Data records
[Start of Attachment]

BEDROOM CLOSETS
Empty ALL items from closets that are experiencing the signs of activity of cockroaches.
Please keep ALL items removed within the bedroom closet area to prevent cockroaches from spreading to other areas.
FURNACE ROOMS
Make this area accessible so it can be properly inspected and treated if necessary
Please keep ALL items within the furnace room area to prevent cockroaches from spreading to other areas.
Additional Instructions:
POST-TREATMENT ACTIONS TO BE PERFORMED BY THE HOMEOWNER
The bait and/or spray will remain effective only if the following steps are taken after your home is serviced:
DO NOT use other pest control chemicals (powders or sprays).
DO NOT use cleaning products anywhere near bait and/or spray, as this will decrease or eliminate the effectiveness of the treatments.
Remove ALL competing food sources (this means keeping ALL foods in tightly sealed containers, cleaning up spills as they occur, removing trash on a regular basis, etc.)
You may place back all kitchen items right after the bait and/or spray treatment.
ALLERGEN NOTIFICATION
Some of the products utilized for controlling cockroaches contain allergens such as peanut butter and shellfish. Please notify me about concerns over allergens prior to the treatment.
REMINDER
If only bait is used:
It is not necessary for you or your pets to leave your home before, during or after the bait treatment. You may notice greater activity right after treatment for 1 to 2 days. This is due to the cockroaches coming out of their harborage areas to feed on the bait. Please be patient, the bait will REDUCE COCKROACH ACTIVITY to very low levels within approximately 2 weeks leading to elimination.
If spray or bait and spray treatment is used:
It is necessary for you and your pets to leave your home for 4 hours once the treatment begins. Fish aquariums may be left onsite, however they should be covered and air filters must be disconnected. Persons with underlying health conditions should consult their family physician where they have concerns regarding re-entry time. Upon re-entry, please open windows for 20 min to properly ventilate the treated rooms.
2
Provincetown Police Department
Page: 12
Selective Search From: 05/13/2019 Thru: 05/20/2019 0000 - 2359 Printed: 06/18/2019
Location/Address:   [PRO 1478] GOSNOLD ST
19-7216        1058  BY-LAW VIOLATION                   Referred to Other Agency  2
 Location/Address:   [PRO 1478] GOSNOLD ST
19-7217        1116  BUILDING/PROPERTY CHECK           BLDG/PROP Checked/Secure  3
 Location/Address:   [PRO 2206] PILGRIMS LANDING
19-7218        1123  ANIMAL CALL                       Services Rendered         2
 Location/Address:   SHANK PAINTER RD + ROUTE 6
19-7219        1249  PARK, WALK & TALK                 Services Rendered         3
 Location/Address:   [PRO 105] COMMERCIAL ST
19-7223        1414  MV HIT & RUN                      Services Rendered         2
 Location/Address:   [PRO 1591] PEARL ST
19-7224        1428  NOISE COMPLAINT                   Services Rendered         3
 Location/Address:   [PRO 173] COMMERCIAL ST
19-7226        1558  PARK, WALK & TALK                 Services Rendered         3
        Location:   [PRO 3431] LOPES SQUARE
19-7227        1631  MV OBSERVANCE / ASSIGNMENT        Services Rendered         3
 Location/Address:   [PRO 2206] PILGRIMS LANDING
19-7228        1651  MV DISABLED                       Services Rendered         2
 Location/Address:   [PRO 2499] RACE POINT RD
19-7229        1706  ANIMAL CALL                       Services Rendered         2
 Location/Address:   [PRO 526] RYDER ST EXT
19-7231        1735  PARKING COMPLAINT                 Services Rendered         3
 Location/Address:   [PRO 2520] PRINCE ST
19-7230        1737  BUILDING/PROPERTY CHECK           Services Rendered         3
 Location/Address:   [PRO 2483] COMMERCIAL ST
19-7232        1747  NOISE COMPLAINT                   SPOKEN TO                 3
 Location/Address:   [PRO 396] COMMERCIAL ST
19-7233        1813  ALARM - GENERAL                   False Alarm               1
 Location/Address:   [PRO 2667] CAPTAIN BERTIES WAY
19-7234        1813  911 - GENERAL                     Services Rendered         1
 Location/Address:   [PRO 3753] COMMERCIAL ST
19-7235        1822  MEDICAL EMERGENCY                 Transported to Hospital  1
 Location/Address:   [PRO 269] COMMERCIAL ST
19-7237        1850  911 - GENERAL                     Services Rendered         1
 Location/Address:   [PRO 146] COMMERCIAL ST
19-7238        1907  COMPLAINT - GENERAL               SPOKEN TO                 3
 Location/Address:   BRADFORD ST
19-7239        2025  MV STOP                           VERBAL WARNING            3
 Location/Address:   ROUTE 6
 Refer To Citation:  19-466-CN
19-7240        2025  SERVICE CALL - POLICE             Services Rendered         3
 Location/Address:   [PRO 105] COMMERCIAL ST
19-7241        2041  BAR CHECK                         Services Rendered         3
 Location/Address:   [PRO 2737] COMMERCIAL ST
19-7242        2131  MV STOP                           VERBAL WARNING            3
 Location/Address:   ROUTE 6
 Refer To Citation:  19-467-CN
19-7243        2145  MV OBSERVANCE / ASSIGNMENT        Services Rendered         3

[End of Attachment]

__Problem requirements__
Beginning with the line that holds "CAPTAIN BERTIES WAY" and ending with the last line of the data, copy each line exactly and add nothing.

__Exercise answer__
 Location/Address:   [PRO 2667] CAPTAIN BERTIES WAY
19-7234        1813  911 - GENERAL                     Services Rendered         1
 Location/Address:   [PRO 3753] COMMERCIAL ST
19-7235        1822  MEDICAL EMERGENCY                 Transported to Hospital  1
 Location/Address:   [PRO 269] COMMERCIAL ST
19-7237        1850  911 - GENERAL                     Services Rendered         1
 Location/Address:   [PRO 146] COMMERCIAL ST
19-7238        1907  COMPLAINT - GENERAL               SPOKEN TO                 3
 Location/Address:   BRADFORD ST
19-7239        2025  MV STOP                           VERBAL WARNING            3
 Location/Address:   ROUTE 6
 Refer To Citation:  19-466-CN
19-7240        2025  SERVICE CALL - POLICE             Services Rendered         3
 Location/Address:   [PRO 105] COMMERCIAL ST
19-7241        2041  BAR CHECK                         Services Rendered         3
 Location/Address:   [PRO 2737] COMMERCIAL ST
19-7242        2131  MV STOP                           VERBAL WARNING            3
 Location/Address:   ROUTE 6
 Refer To Citation:  19-467-CN
19-7243        2145  MV OBSERVANCE / ASSIGNMENT        Services Rendered         3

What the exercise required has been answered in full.